> [Raw data]:
━━━━━━━━━━

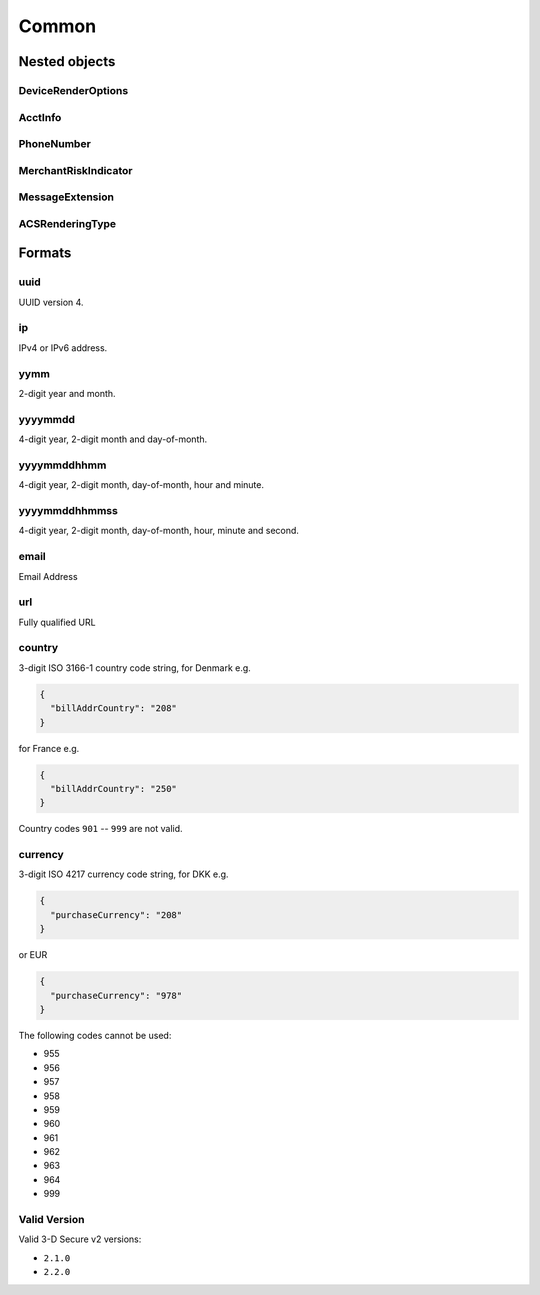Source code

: .. _specification_common:

######
Common
######

Nested objects
==============

DeviceRenderOptions
-------------------

.. raw:: html
  :file: _static/devicerenderoptions.html

AcctInfo
--------

.. raw:: html
  :file: _static/acctinfo.html

PhoneNumber
-----------

.. raw:: html
  :file: _static/phonenumber.html

MerchantRiskIndicator
---------------------

.. raw:: html
  :file: _static/merchantriskindicator.html

MessageExtension
----------------

.. raw:: html
  :file: _static/messageextension.html

ACSRenderingType
----------------

.. raw:: html
  :file: _static/acsrenderingtype.html

Formats
=======

.. _format-uuid:

uuid
----

UUID version 4.

.. _format-ip:

ip
--

IPv4 or IPv6 address.

.. _format-yymm:

yymm
----

2-digit year and month.

.. _format-yyyymmdd:

yyyymmdd
--------

4-digit year, 2-digit month and day-of-month.

.. _format-yyyymmddhhmm:

yyyymmddhhmm
------------

4-digit year, 2-digit month, day-of-month, hour and minute.

.. _format-yyyymmddhhmmss:

yyyymmddhhmmss
--------------

4-digit year, 2-digit month, day-of-month, hour, minute and second.

.. _format-email:

email
-----

Email Address

.. _format-url:

url
---

Fully qualified URL

.. _format-countrycode:

country
-------

3-digit ISO 3166-1 country code string, for Denmark e.g.

.. code:: json

  {
    "billAddrCountry": "208"
  }

for France e.g.

.. code:: json

  {
    "billAddrCountry": "250"
  }

Country codes ``901`` -- ``999`` are not valid.

.. _format-currency:

currency
--------

3-digit ISO 4217 currency code string, for DKK e.g.

.. code:: json

    {
      "purchaseCurrency": "208"
    }

or EUR

.. code:: json

    {
      "purchaseCurrency": "978"
    }

The following codes cannot be used:

- 955
- 956
- 957
- 958
- 959
- 960
- 961
- 962
- 963
- 964
- 999

.. _format-validversion:

Valid Version
-------------

Valid 3-D Secure v2 versions:

- ``2.1.0``
- ``2.2.0``
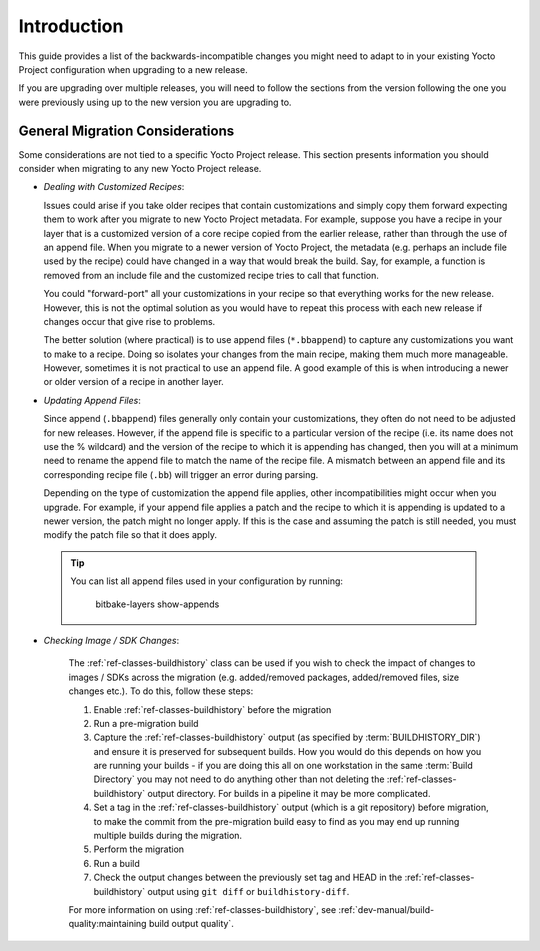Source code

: .. SPDX-License-Identifier: CC-BY-SA-2.0-UK

Introduction
============

This guide provides a list of the backwards-incompatible changes you
might need to adapt to in your existing Yocto Project configuration
when upgrading to a new release.

If you are upgrading over multiple releases, you will need to follow
the sections from the version following the one you were previously
using up to the new version you are upgrading to.


General Migration Considerations
--------------------------------

Some considerations are not tied to a specific Yocto Project release.
This section presents information you should consider when migrating to
any new Yocto Project release.

-  *Dealing with Customized Recipes*:

   Issues could arise if you take
   older recipes that contain customizations and simply copy them
   forward expecting them to work after you migrate to new Yocto Project
   metadata. For example, suppose you have a recipe in your layer that
   is a customized version of a core recipe copied from the earlier
   release, rather than through the use of an append file. When you
   migrate to a newer version of Yocto Project, the metadata (e.g.
   perhaps an include file used by the recipe) could have changed in a
   way that would break the build. Say, for example, a function is
   removed from an include file and the customized recipe tries to call
   that function.

   You could "forward-port" all your customizations in your recipe so
   that everything works for the new release. However, this is not the
   optimal solution as you would have to repeat this process with each
   new release if changes occur that give rise to problems.

   The better solution (where practical) is to use append files
   (``*.bbappend``) to capture any customizations you want to make to a
   recipe. Doing so isolates your changes from the main recipe, making
   them much more manageable. However, sometimes it is not practical to
   use an append file. A good example of this is when introducing a
   newer or older version of a recipe in another layer.


-  *Updating Append Files*:

   Since append (``.bbappend``) files generally only contain
   your customizations, they often do not need to be adjusted for new
   releases. However, if the append file is specific to a
   particular version of the recipe (i.e. its name does not use the %
   wildcard) and the version of the recipe to which it is appending has
   changed, then you will at a minimum need to rename the append file to
   match the name of the recipe file. A mismatch between an append file
   and its corresponding recipe file (``.bb``) will trigger an error
   during parsing.

   Depending on the type of customization the append file applies, other
   incompatibilities might occur when you upgrade. For example, if your
   append file applies a patch and the recipe to which it is appending
   is updated to a newer version, the patch might no longer apply. If
   this is the case and assuming the patch is still needed, you must
   modify the patch file so that it does apply.

 .. tip::

   You can list all append files used in your configuration by running:

     bitbake-layers show-appends


.. _migration-general-buildhistory:

- *Checking Image / SDK Changes*:

   The :ref:`ref-classes-buildhistory` class can be used
   if you wish to check the impact of changes to images / SDKs across
   the migration (e.g. added/removed packages, added/removed files, size
   changes etc.). To do this, follow these steps:

   #. Enable :ref:`ref-classes-buildhistory` before the migration

   #. Run a pre-migration build

   #. Capture the :ref:`ref-classes-buildhistory` output (as
      specified by :term:`BUILDHISTORY_DIR`) and ensure it is preserved for
      subsequent builds. How you would do this depends on how you are running
      your builds - if you are doing this all on one workstation in the same
      :term:`Build Directory` you may not need to do anything other than not
      deleting the :ref:`ref-classes-buildhistory` output
      directory. For builds in a pipeline it may be more complicated.

   #. Set a tag in the :ref:`ref-classes-buildhistory` output (which is a git repository) before
      migration, to make the commit from the pre-migration build easy to find
      as you may end up running multiple builds during the migration.

   #. Perform the migration

   #. Run a build

   #. Check the output changes between the previously set tag and HEAD in the
      :ref:`ref-classes-buildhistory` output using ``git diff`` or ``buildhistory-diff``.

   For more information on using :ref:`ref-classes-buildhistory`, see
   :ref:`dev-manual/build-quality:maintaining build output quality`.
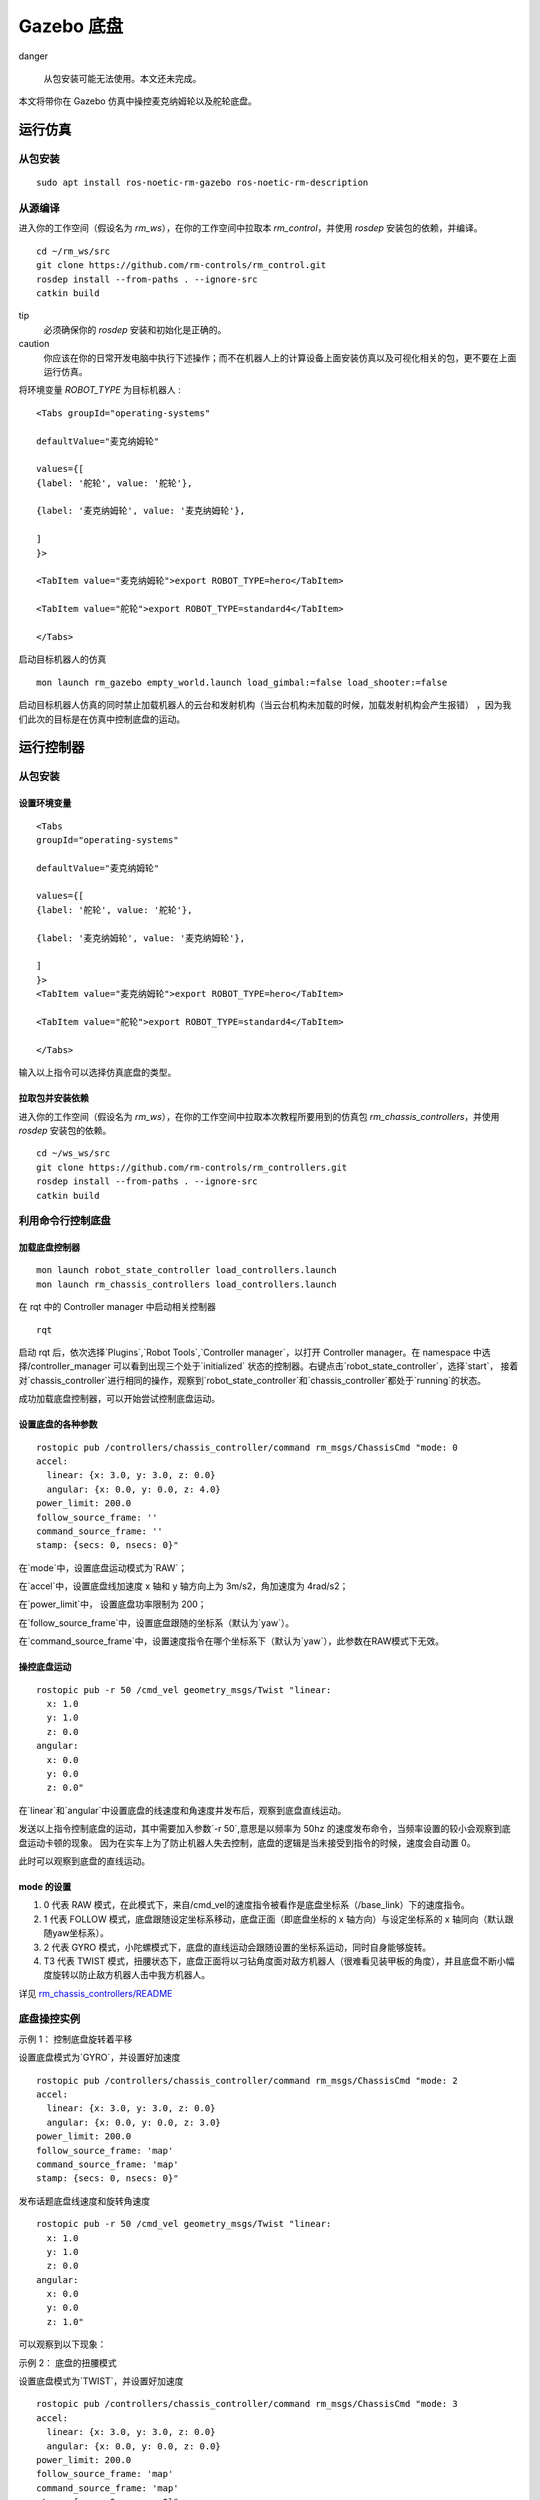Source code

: 
Gazebo 底盘
=================

danger

 从包安装可能无法使用。本文还未完成。

本文将带你在 Gazebo 仿真中操控麦克纳姆轮以及舵轮底盘。

运行仿真
-----------------------

从包安装
+++++++++++++
::

    sudo apt install ros-noetic-rm-gazebo ros-noetic-rm-description

从源编译
+++++++++++++
进入你的工作空间（假设名为 `rm_ws`），在你的工作空间中拉取本 `rm_control`，并使用 `rosdep` 安装包的依赖，并编译。

::

    cd ~/rm_ws/src
    git clone https://github.com/rm-controls/rm_control.git
    rosdep install --from-paths . --ignore-src
    catkin build


tip
 必须确保你的 `rosdep` 安装和初始化是正确的。


caution
 你应该在你的日常开发电脑中执行下述操作；而不在机器人上的计算设备上面安装仿真以及可视化相关的包，更不要在上面运行仿真。


将环境变量 `ROBOT_TYPE` 为目标机器人 :
::

    <Tabs groupId="operating-systems"

    defaultValue="麦克纳姆轮"

    values={[
    {label: '舵轮', value: '舵轮'},

    {label: '麦克纳姆轮', value: '麦克纳姆轮'},

    ]
    }>

    <TabItem value="麦克纳姆轮">export ROBOT_TYPE=hero</TabItem>

    <TabItem value="舵轮">export ROBOT_TYPE=standard4</TabItem>

    </Tabs>

.. image:: ../images/quick_start/gazebo_chassis/gazebo_chassis_1.png

.. image:: ../images/quick_start/gazebo_chassis/gazebo_chassis_2.png

启动目标机器人的仿真

::

 mon launch rm_gazebo empty_world.launch load_gimbal:=false load_shooter:=false


启动目标机器人仿真的同时禁止加载机器人的云台和发射机构（当云台机构未加载的时候，加载发射机构会产生报错）
，因为我们此次的目标是在仿真中控制底盘的运动。

运行控制器
-----------------------

从包安装
+++++++++++++

设置环境变量
******************
::

    <Tabs
    groupId="operating-systems"

    defaultValue="麦克纳姆轮"

    values={[
    {label: '舵轮', value: '舵轮'},

    {label: '麦克纳姆轮', value: '麦克纳姆轮'},

    ]
    }>
    <TabItem value="麦克纳姆轮">export ROBOT_TYPE=hero</TabItem>

    <TabItem value="舵轮">export ROBOT_TYPE=standard4</TabItem>

    </Tabs>

输入以上指令可以选择仿真底盘的类型。


拉取包并安装依赖
******************
进入你的工作空间（假设名为 `rm_ws`），在你的工作空间中拉取本次教程所要用到的仿真包 `rm_chassis_controllers`，并使用 `rosdep` 安装包的依赖。

::

    cd ~/ws_ws/src
    git clone https://github.com/rm-controls/rm_controllers.git
    rosdep install --from-paths . --ignore-src
    catkin build


利用命令行控制底盘
++++++++++++++++++++++++++

加载底盘控制器
******************
::

 mon launch robot_state_controller load_controllers.launch
 mon launch rm_chassis_controllers load_controllers.launch


在 rqt 中的 Controller manager 中启动相关控制器

::

 rqt


启动 rqt 后，依次选择`Plugins`,`Robot Tools`,`Controller manager`，以打开
Controller manager。在 namespace 中选择/controller_manager 可以看到出现三个处于`initialized`
状态的控制器。右键点击`robot_state_controller`，选择`start`，
接着对`chassis_controller`进行相同的操作，观察到`robot_state_controller`和`chassis_controller`都处于`running`的状态。

成功加载底盘控制器，可以开始尝试控制底盘运动。

设置底盘的各种参数
******************

::

    rostopic pub /controllers/chassis_controller/command rm_msgs/ChassisCmd "mode: 0
    accel:
      linear: {x: 3.0, y: 3.0, z: 0.0}
      angular: {x: 0.0, y: 0.0, z: 4.0}
    power_limit: 200.0
    follow_source_frame: ''
    command_source_frame: ''
    stamp: {secs: 0, nsecs: 0}"


在`mode`中，设置底盘运动模式为`RAW`；

在`accel`中，设置底盘线加速度 x 轴和 y 轴方向上为 3m/s2，角加速度为 4rad/s2；

在`power_limit`中， 设置底盘功率限制为 200；

在`follow_source_frame`中，设置底盘跟随的坐标系（默认为`yaw`）。

在`command_source_frame`中，设置速度指令在哪个坐标系下（默认为`yaw`），此参数在RAW模式下无效。

操控底盘运动
******************

::

    rostopic pub -r 50 /cmd_vel geometry_msgs/Twist "linear:
      x: 1.0
      y: 1.0
      z: 0.0
    angular:
      x: 0.0
      y: 0.0
      z: 0.0"


在`linear`和`angular`中设置底盘的线速度和角速度并发布后，观察到底盘直线运动。

发送以上指令控制底盘的运动，其中需要加入参数`-r 50`,意思是以频率为 50hz 的速度发布命令，当频率设置的较小会观察到底盘运动卡顿的现象。
因为在实车上为了防止机器人失去控制，底盘的逻辑是当未接受到指令的时候，速度会自动置 0。

此时可以观察到底盘的直线运动。

.. image:: ../images/quick_start/gazebo_chassis/gazebo_chassis_3.gif

mode 的设置
******************

1. 0 代表 RAW 模式，在此模式下，来自/cmd_vel的速度指令被看作是底盘坐标系（/base_link）下的速度指令。
2. 1 代表 FOLLOW 模式，底盘跟随设定坐标系移动，底盘正面（即底盘坐标的 x 轴方向）与设定坐标系的 x 轴同向（默认跟随yaw坐标系）。
3. 2 代表 GYRO 模式，小陀螺模式下，底盘的直线运动会跟随设置的坐标系运动，同时自身能够旋转。
4. T3 代表 TWIST 模式，扭腰状态下，底盘正面将以刁钻角度面对敌方机器人（很难看见装甲板的角度），并且底盘不断小幅度旋转以防止敌方机器人击中我方机器人。

详见
`rm_chassis_controllers/README <https://github.com/rm-controls/rm_controllers/blob/master/rm_chassis_controllers/README.md>`_

底盘操控实例
+++++++++++++
示例 1： 控制底盘旋转着平移

设置底盘模式为`GYRO`，并设置好加速度

::

    rostopic pub /controllers/chassis_controller/command rm_msgs/ChassisCmd "mode: 2
    accel:
      linear: {x: 3.0, y: 3.0, z: 0.0}
      angular: {x: 0.0, y: 0.0, z: 3.0}
    power_limit: 200.0
    follow_source_frame: 'map'
    command_source_frame: 'map'
    stamp: {secs: 0, nsecs: 0}"


发布话题底盘线速度和旋转角速度

::

    rostopic pub -r 50 /cmd_vel geometry_msgs/Twist "linear:
      x: 1.0
      y: 1.0
      z: 0.0
    angular:
      x: 0.0
      y: 0.0
      z: 1.0"


可以观察到以下现象：

.. image:: ../images/quick_start/gazebo_chassis/gazebo_chassis_4.gif

示例 2： 底盘的扭腰模式

设置底盘模式为`TWIST`，并设置好加速度

::

    rostopic pub /controllers/chassis_controller/command rm_msgs/ChassisCmd "mode: 3
    accel:
      linear: {x: 3.0, y: 3.0, z: 0.0}
      angular: {x: 0.0, y: 0.0, z: 0.0}
    power_limit: 200.0
    follow_source_frame: 'map'
    command_source_frame: 'map'
    stamp: {secs: 0, nsecs: 0}"


可以观察到以下现象：

.. image:: ../images/quick_start/gazebo_chassis/gazebo_chassis_5.gif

━━━━━━━━━━

> [Your objective]:
Copy each line in the listing where "appending" appears.

> [Response to the task]:
   wildcard) and the version of the recipe to which it is appending has
   append file applies a patch and the recipe to which it is appending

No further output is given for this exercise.